Continuous heart rate variability monitoring, stress and recovery in doctors: a systematic review and meta-analysis

Occup Med (Lond). 2025 Oct 28:kqaf101. doi: 10.1093/occmed/kqaf101. Online ahead of print.

Abstract

Background: Burnout is a rising concern among doctors. Heart rate variability (HRV), a non-invasive measure of autonomic nervous system activity, can reflect physiological states of sympathetic (stress) and parasympathetic (recovery) nervous system activity.

Aims: This review aims to evaluate how continuous ambulatory HRV monitoring has been used to understand patterns of stress and recovery in doctors.

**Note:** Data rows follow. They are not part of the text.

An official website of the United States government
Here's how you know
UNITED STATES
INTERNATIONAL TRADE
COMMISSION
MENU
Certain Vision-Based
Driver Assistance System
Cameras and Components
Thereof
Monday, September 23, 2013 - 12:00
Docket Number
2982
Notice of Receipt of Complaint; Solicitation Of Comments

Methods: The study protocol was preregistered (PROSPERO CRD42023413282). A comprehensive search was conducted. Studies were eligible if they reported at least one HRV parameter combined with at least one contextual or psychological assessment over a 24-hour period in a doctor population. Methodological quality was assessed using the Joanna Briggs Institute risk of bias assessment for case reports and the Standard for Reporting Diagnostic Accuracy in HRV studies STARDHRV.

Results: We identified 805 records of which seven studies met the inclusion criteria. Meta-analysis was carried out for five different HRV parameters. Studies were conducted in seven different countries, ranged in participant numbers from 12 to 54 and each used a different HRV measurement device. There was a statistically significant difference in HRV between stress and recovery periods with four of these five parameters; root mean square of successive differences SMD = -0.63, P = 0.005, standard deviation of the NN (inter-beat) intervals SMD = -1.05, P = 0.001, low frequency (LF) Standard Mean Difference (SMD) = 0.54, P = 0.01, LF/high frequency (HF) SMD = 0.69, P = 0.006. The quality of studies was moderate at best.

Conclusions: Continuous HRV monitoring may offer a viable method for tracking stress and recovery patterns that may contribute to burnout.